After graduating with a degree in sculpture from an art school in his hometown of Carrara, Italy, Viti found himself designing shoes for Canadian designer Patrick Cox in 1995 (“shoes are a form of sculpture”), before moving to Gucci, and then to Prada in 1999, where he served as head designer. During this time, Viti met Marc Jacobs at the infamous Plastic Club in Paris. “’Love to Love You Baby’ by Donna Summer started playing on the dance floor and I thought it was a sign,” the designer recalled of his first encounter with Jacobs, who was Louis Vuitton’s creative director at the time.

Photo by Driely S. Produced by Biel Parklee.

In 2004, Vuitton came calling, and offered Viti the position of shoe director, a post he continues to hold as he moonlights for his new company. “I never thought I could leave Prada, but a new adventure, a new city, and Marc Jaobs – it was too appealing to say no,” he explained from the house’s headquarters in Paris, where he works closely with creative director Nicolas Ghesquiere on the brand’s runway and commercial collections.

“When I work for myself it’s more free, I don’t overanalyze and it comes from my own references and from my heart, rather than my head like it does designing for Vuitton,” he said.

Photo by Driely S. Produced by Biel Parklee.

References abound in Viti’s debut collection, which he named, Please Don’t Eat the Daisies, after the 1960 film of the same name starring Doris Day. “I’m Italian, I live in Paris, and I have a lot of American references – it’s an interesting mix,” he said of his mood board, which was swathed with images of Brigitte Bardot and Catherine Deneuve, as well as stills from television shows like Mary Tyler Moore and Bewitched. “American programming arrived ten years late in Italy, so I experienced the ’60s while growing up in the ’70s,” he said, laughing.

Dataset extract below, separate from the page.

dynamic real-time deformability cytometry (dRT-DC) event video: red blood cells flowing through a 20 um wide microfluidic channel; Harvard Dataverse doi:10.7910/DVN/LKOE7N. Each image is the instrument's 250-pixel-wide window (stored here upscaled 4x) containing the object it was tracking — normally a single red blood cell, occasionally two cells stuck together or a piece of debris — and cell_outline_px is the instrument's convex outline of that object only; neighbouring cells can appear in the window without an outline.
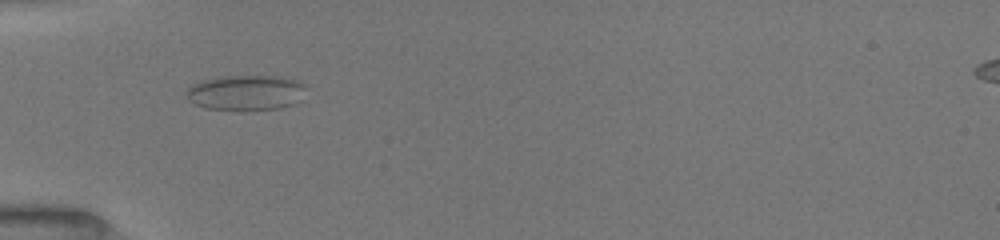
{"species": "common noctule bat (a hibernating species)", "species_latin": "Nyctalus noctula", "temperature_condition": "room temperature", "stored_images_in_passage": 2, "camera_frame_rate_fps": 3000, "um_per_image_px": 0.085, "animal": {"sex": "female", "body_mass_g": 19.5, "forearm_length_mm": 54.1}, "frame": {"image": 1, "passage_image": 1, "time_ms": 0.0, "image_size_px": [1000, 240], "cell_outline_px": [[304, 88], [300, 100], [296, 104], [280, 108], [208, 108], [196, 104], [188, 100], [184, 92], [192, 84], [216, 76], [284, 76], [296, 80], [304, 84]], "centroid_in_image_um": [20.89, 7.83], "position_along_channel_um": 64.1, "area_um2": 24.16}}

While playful white and yellow daisies adorn his shoes, the collection is not without edge. Viti has cultivated his own aesthetic vision, rejecting buyers’ feedback when they prompted him to replace his oversized, bulky, black rubber heel for a skinnier stiletto-like one, the stock and trade of successful luxury shoe brands.

“Big, black, chunky heels with daisies are disturbing to look at, but it’s what makes them contemporary,” he said of his designs. “I feel very alternative for the first time in my life. After twenty five years of people asking me to stop with the bows, I’m finally seen as an alternative designer,” he said.

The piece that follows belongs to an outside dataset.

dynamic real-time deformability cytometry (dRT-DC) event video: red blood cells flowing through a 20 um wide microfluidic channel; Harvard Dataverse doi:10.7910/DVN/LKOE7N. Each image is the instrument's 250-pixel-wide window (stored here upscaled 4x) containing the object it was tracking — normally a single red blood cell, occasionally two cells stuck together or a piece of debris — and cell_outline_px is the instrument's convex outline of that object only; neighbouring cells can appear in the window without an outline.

Photo by Driely S. Produced by Biel Parklee.

But Viti is in the vigilant hands of two right-hand women who support his every move, System Magazine editor Alexia Niedzielski, and her sister-in-law, Gisela, the company’s chief executive. Alexia first met Viti when she was working on projects for Vuitton. “I was wearing his shoes all the time, and he expressed that he was ready to start his own line,” the French Brazilian 31-year-old said. “I jumped on the opportunity, I said, ‘If you’re ready, and it’s okay with Vuitton, then I’ll set up your brand.’”

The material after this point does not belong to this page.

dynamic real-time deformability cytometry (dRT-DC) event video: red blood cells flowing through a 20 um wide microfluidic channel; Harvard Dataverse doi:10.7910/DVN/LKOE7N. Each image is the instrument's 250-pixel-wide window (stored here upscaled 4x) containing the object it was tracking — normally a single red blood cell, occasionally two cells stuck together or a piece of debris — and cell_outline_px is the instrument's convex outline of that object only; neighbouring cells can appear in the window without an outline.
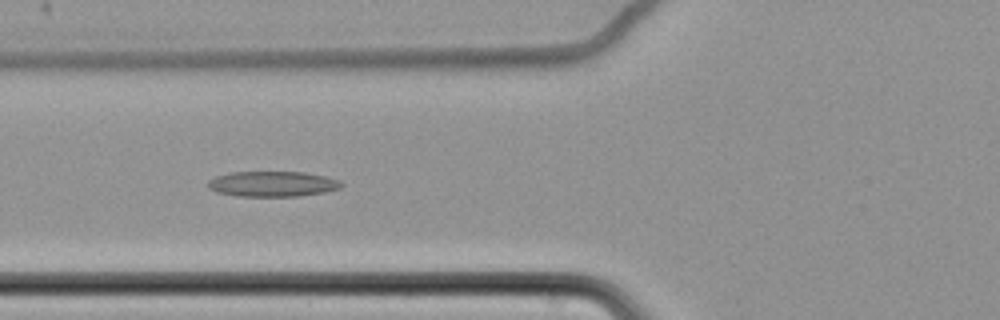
{"species": "common noctule bat (a hibernating species)", "species_latin": "Nyctalus noctula", "temperature_condition": "cold", "stored_images_in_passage": 48, "camera_frame_rate_fps": 3000, "um_per_image_px": 0.085, "animal": {"sex": "female", "body_mass_g": 22.7, "forearm_length_mm": 54.2}, "frame": {"image": 1, "passage_image": 12, "time_ms": 3.667, "image_size_px": [1000, 320], "cell_outline_px": [[344, 184], [340, 188], [328, 192], [300, 196], [236, 196], [216, 192], [208, 188], [208, 180], [216, 176], [232, 172], [304, 172], [324, 176], [340, 180]], "centroid_in_image_um": [23.18, 15.64], "position_along_channel_um": 102.6, "area_um2": 19.88}}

Vuitton gave the green light, and Alexia introduced Viti to her business-minded sister-in-law, and the three formed the label, which will hit stores like Barneys and Colette this Spring. “I’m the puppeteer behind it, Gisela runs the show, and Fabrizio does what he does best.”

The trio meets monthly to strategize and weigh in on the designs. “As women we know what we want to wear, but the final word is his,” Gisela said.

“Sometimes when they criticize it’s hard, but I listen to them because they have to wear the shoes, so they know better than me,” Viti offered. “I always have women around me though. I can’t live or work without women around.”